Assignment: Echo the items below from the line with "Om agrarisch ondernemers te ondersteunen bij" up to and including the line with "іплення результату – для цього існує", leaving the pictures out of your answer.

Records for this exercise:
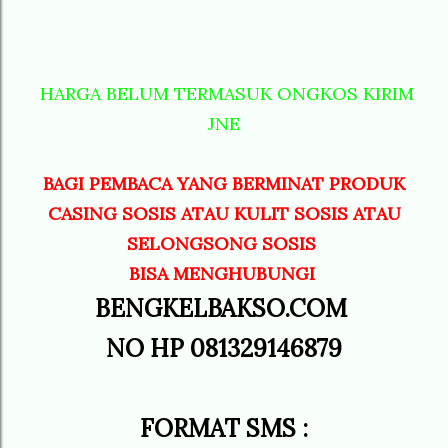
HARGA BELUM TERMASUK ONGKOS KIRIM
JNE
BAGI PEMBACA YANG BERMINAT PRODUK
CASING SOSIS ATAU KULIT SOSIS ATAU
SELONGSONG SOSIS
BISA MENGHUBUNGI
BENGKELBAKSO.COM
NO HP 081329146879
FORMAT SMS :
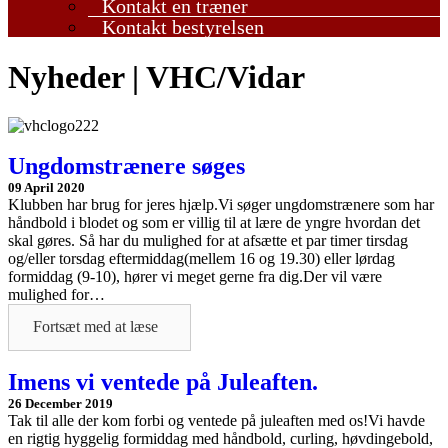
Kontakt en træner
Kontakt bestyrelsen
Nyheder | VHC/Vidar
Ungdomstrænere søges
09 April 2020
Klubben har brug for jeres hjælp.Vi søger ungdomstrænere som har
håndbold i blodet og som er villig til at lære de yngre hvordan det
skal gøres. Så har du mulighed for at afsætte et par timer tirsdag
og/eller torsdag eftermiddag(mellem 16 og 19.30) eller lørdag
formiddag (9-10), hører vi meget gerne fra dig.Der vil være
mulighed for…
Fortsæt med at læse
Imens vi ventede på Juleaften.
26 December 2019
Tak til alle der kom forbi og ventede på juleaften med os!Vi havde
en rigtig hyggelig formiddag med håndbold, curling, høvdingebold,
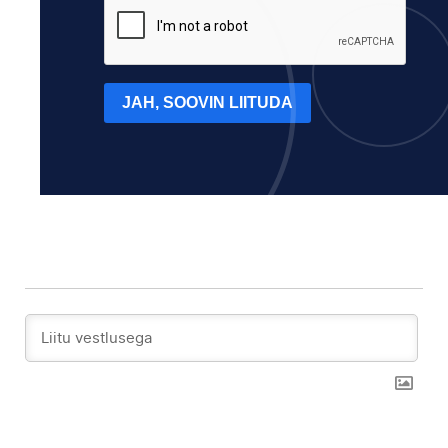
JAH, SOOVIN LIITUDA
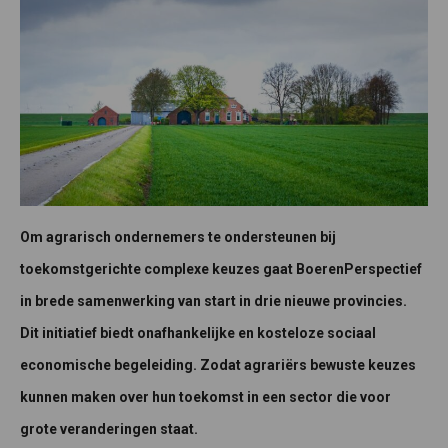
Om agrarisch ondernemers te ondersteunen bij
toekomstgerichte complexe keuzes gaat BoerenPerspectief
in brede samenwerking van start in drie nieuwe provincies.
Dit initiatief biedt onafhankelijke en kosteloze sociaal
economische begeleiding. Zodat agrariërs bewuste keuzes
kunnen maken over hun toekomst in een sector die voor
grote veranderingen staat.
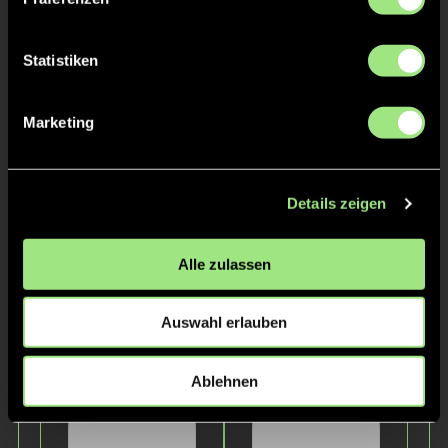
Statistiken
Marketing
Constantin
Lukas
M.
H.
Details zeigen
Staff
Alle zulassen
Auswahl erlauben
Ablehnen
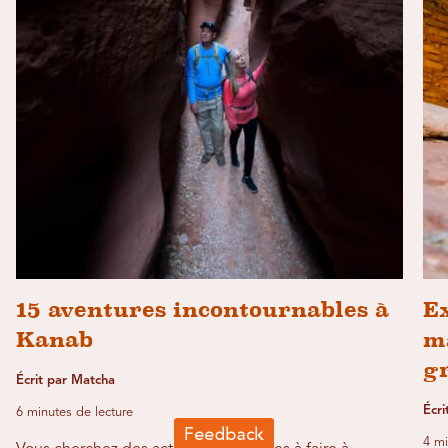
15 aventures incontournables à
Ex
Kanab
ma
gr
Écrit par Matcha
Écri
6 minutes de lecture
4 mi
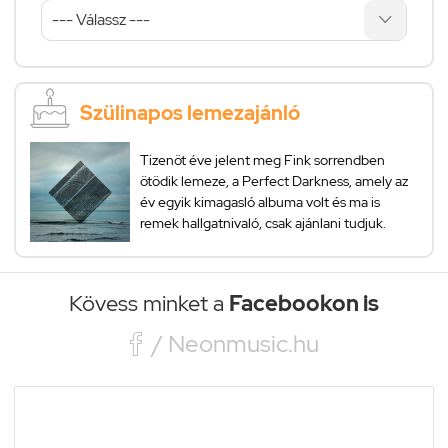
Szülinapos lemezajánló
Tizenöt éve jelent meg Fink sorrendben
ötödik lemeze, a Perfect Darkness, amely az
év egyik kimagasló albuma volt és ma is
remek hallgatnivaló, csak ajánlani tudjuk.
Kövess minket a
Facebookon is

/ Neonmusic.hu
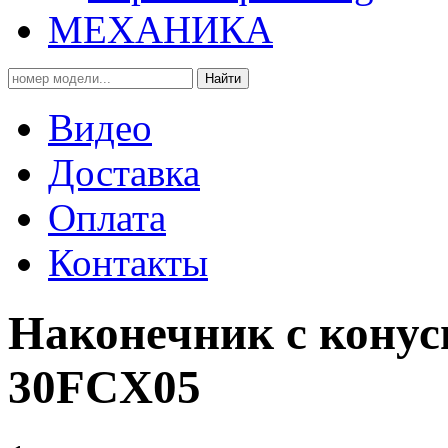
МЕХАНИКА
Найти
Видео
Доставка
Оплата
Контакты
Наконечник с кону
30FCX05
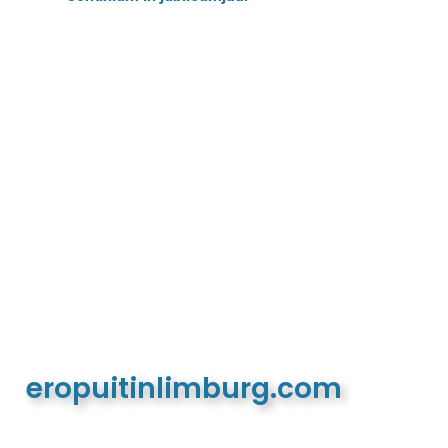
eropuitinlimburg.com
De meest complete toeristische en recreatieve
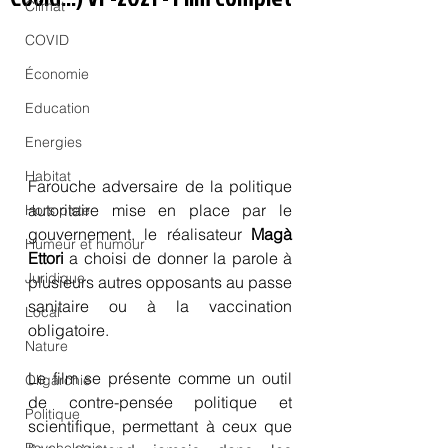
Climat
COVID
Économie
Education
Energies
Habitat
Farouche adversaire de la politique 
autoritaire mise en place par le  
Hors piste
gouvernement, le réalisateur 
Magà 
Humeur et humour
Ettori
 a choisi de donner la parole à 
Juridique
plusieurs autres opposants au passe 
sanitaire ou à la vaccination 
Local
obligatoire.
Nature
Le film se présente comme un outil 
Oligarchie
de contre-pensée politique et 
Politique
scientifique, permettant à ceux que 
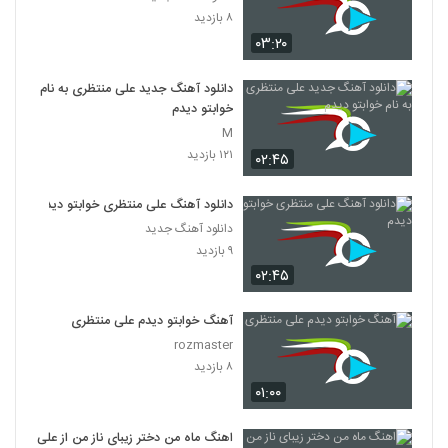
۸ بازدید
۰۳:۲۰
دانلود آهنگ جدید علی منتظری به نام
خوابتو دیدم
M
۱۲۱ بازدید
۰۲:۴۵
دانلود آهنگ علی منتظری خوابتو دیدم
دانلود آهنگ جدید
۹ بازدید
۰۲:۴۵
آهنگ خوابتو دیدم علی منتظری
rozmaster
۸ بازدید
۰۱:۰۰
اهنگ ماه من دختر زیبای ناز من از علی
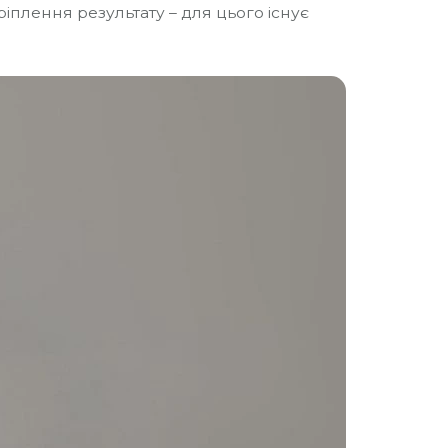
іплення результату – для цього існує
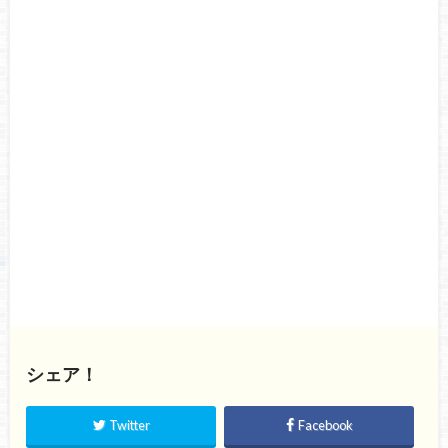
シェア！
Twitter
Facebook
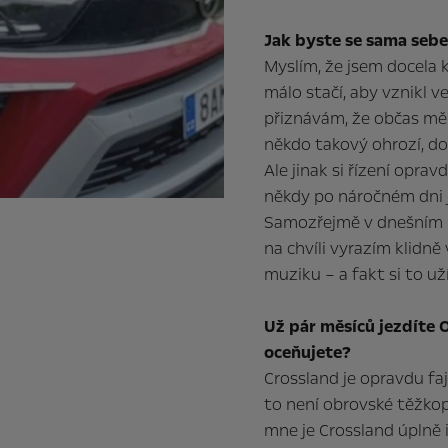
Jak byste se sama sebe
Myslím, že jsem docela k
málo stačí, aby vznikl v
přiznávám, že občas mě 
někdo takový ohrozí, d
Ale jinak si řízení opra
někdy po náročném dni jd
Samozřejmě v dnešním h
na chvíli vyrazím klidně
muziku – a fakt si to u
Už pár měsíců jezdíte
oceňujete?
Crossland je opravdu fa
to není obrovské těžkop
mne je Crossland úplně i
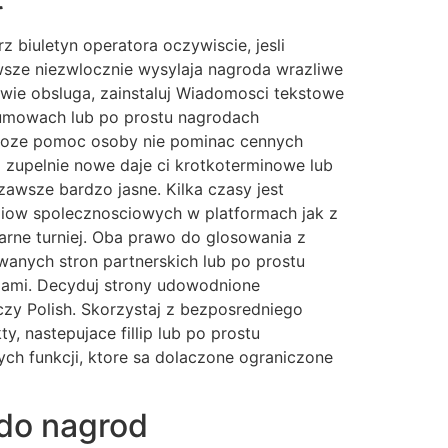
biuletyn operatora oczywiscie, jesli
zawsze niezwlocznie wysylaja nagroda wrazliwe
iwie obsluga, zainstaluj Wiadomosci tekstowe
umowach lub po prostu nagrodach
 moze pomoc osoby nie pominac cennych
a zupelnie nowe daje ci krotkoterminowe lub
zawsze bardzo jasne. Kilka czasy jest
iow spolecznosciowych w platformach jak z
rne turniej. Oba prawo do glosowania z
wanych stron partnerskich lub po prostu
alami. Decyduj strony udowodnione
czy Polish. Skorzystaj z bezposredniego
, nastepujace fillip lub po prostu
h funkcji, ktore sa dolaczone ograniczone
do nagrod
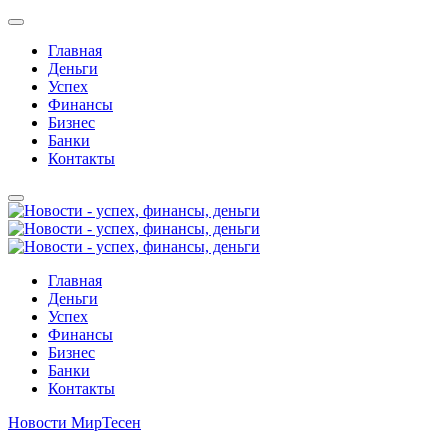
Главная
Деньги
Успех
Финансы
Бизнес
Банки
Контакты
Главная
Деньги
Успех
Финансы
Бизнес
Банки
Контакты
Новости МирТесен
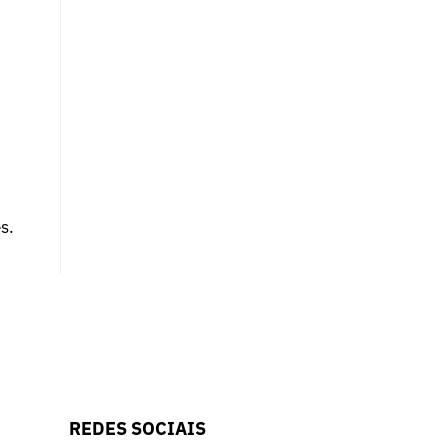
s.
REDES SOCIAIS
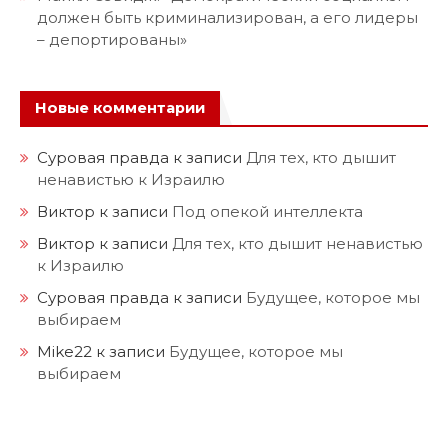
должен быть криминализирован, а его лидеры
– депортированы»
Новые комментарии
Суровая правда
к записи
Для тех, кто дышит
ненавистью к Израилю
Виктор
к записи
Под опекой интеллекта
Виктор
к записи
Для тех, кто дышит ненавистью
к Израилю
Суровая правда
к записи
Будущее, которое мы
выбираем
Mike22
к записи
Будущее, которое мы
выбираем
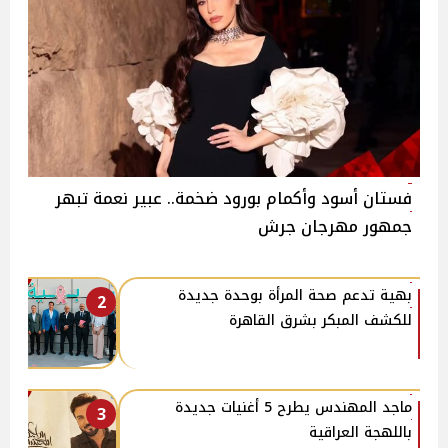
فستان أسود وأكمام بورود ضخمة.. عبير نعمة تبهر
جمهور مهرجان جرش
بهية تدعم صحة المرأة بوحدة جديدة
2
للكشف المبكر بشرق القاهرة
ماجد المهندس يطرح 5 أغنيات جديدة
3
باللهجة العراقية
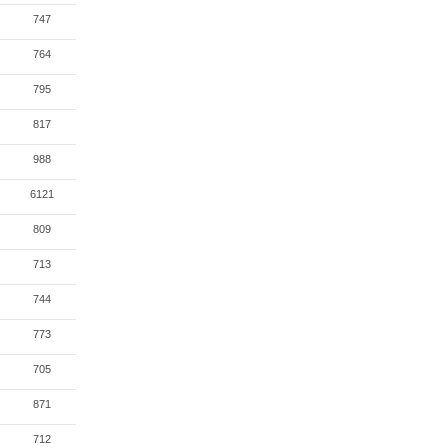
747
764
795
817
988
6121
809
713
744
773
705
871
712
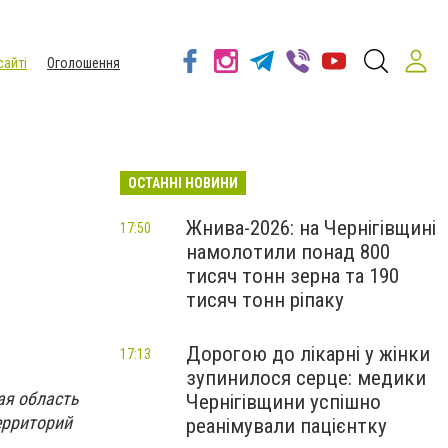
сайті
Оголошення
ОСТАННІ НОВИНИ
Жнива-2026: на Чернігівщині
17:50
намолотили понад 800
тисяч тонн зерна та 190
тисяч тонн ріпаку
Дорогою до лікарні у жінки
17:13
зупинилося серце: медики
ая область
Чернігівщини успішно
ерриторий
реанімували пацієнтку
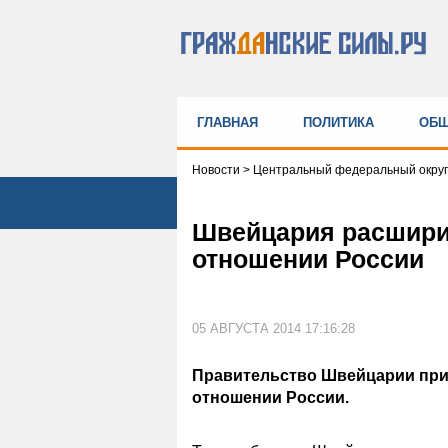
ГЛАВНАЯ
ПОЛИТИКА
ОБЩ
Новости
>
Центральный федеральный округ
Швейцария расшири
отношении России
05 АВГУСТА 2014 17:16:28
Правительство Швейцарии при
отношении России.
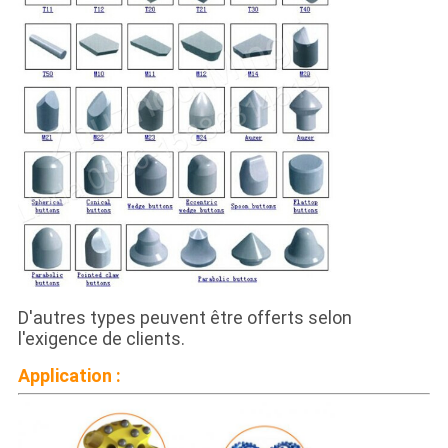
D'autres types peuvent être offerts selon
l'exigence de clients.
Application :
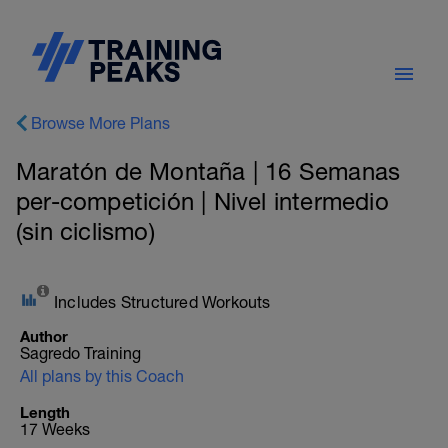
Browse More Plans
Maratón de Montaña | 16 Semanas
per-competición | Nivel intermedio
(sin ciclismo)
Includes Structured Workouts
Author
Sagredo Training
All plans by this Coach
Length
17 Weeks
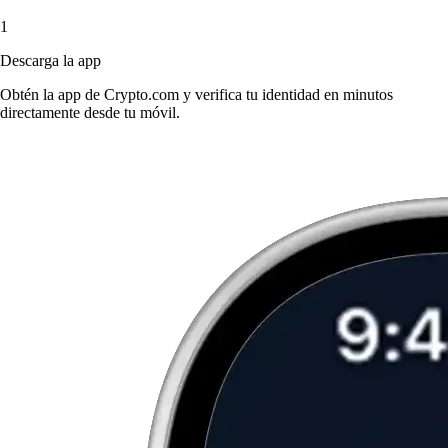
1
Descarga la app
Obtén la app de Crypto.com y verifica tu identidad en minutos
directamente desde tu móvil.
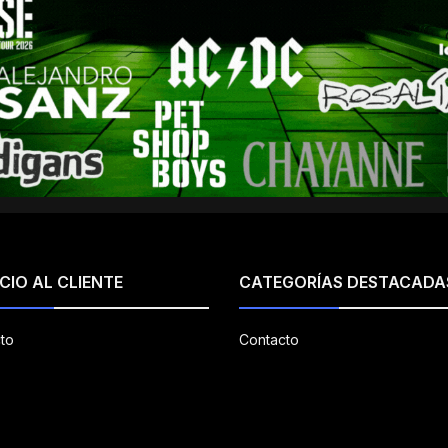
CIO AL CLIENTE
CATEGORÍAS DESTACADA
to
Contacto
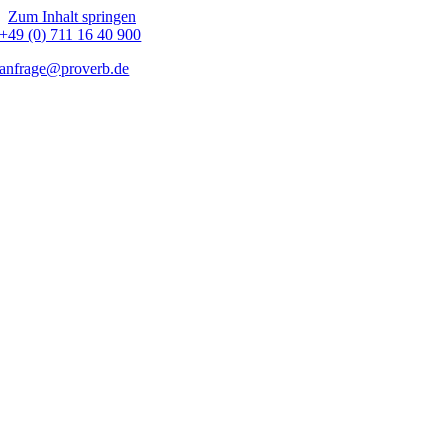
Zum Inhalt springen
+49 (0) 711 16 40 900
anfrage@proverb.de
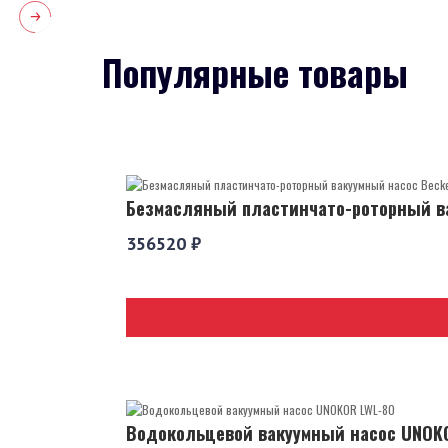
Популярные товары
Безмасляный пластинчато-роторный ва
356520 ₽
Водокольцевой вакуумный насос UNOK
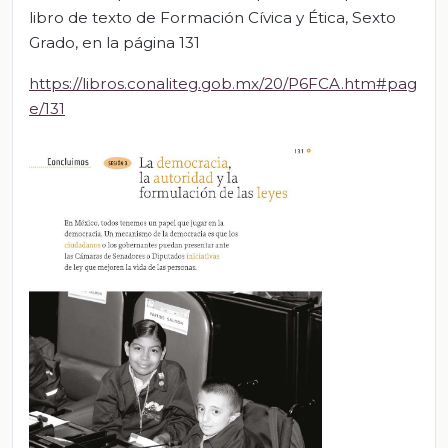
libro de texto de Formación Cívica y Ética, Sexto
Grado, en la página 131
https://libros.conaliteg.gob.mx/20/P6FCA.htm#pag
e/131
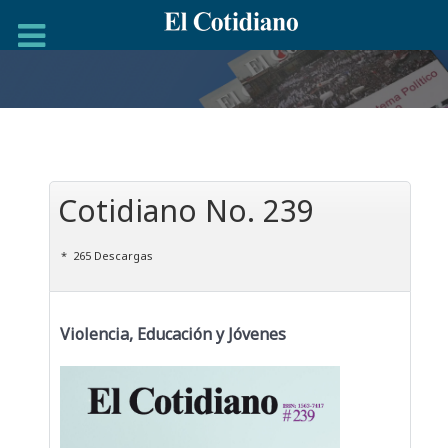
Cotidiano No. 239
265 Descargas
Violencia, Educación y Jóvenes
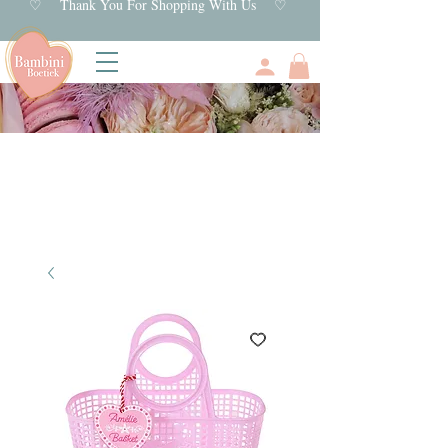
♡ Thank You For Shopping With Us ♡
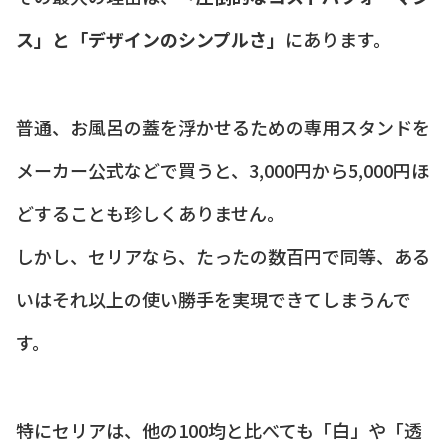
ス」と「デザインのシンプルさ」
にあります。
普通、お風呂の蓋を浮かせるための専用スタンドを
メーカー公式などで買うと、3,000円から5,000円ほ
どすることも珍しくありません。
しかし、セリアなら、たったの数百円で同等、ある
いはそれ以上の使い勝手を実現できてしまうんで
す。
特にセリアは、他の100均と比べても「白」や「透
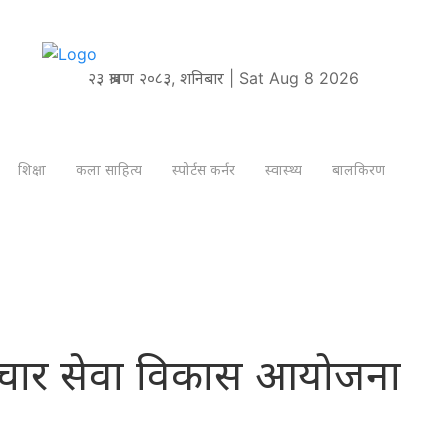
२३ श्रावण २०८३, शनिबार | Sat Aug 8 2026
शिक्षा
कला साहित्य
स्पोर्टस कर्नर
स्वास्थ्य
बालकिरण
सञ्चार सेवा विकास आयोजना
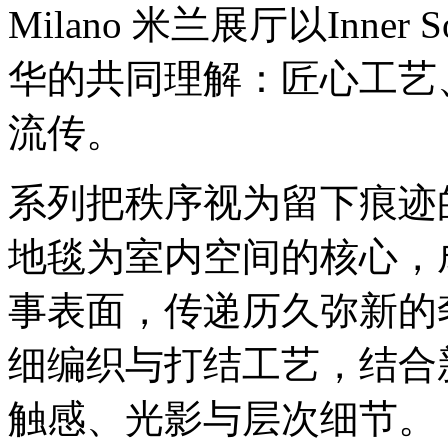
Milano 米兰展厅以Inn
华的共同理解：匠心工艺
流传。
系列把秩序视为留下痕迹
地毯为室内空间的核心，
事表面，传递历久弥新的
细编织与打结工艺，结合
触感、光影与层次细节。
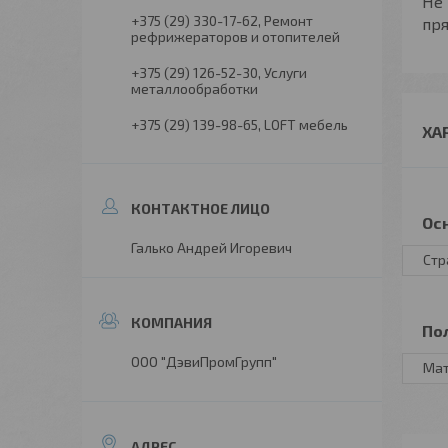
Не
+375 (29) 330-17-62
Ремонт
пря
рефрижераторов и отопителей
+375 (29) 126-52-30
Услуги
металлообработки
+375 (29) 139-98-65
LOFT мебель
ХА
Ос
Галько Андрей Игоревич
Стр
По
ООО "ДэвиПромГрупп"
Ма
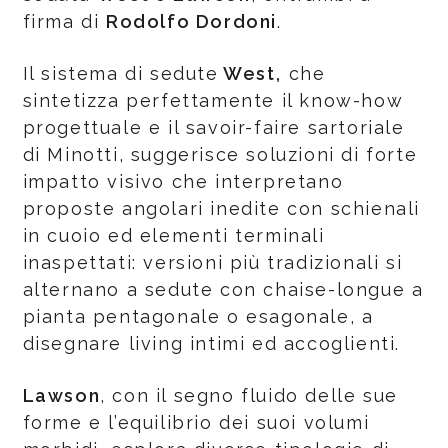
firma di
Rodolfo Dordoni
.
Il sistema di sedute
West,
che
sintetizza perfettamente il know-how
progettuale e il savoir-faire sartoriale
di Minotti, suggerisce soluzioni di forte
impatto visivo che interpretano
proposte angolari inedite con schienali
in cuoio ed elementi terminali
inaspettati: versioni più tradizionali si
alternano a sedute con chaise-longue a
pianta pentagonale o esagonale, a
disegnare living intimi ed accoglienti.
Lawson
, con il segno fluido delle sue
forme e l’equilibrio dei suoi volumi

Solution for this problem:
Om agrarisch ondernemers te ondersteunen bij
toekomstgerichte complexe keuzes gaat BoerenPerspectief
in brede samenwerking van start in drie nieuwe provincies.
Dit initiatief biedt onafhankelijke en kosteloze sociaal
economische begeleiding. Zodat agrariërs bewuste keuzes
kunnen maken over hun toekomst in een sector die voor
grote veranderingen staat.
Statistiken
Marketing
Constantin
Lukas
M.
H.
Details zeigen
Staff
Alle zulassen
Auswahl erlauben
Ablehnen
15 aventures incontournables à
Ex
Kanab
ma
gr
Écrit par Matcha
Écri
6 minutes de lecture
4 mi
Szülinapos lemezajánló
Tizenöt éve jelent meg Fink sorrendben
ötödik lemeze, a Perfect Darkness, amely az
év egyik kimagasló albuma volt és ma is
remek hallgatnivaló, csak ajánlani tudjuk.
Kövess minket a
Facebookon is

/ Neonmusic.hu
МЕХАНИКА
Найти
Видео
Доставка
Оплата
Контакты
Наконечник с кону
30FCX05
eropuitinlimburg.com
De meest complete toeristische en recreatieve
Climat
COVID
Économie
Education
Energies
Habitat
Farouche adversaire de la politique 
autoritaire mise en place par le  
Hors piste
gouvernement, le réalisateur 
Magà 
Humeur et humour
Ettori
 a choisi de donner la parole à 
Juridique
plusieurs autres opposants au passe 
sanitaire ou à la vaccination 
Local
obligatoire.
Nature
Le film se présente comme un outil 
Oligarchie
de contre-pensée politique et 
Politique
scientifique, permettant à ceux que 
۸ بازدید
۰۳:۲۰
دانلود آهنگ جدید علی منتظری به نام
خوابتو دیدم
M
۱۲۱ بازدید
۰۲:۴۵
دانلود آهنگ علی منتظری خوابتو دیدم
دانلود آهنگ جدید
۹ بازدید
۰۲:۴۵
آهنگ خوابتو دیدم علی منتظری
rozmaster
۸ بازدید
۰۱:۰۰
اهنگ ماه من دختر زیبای ناز من از علی
іплення результату – для цього існує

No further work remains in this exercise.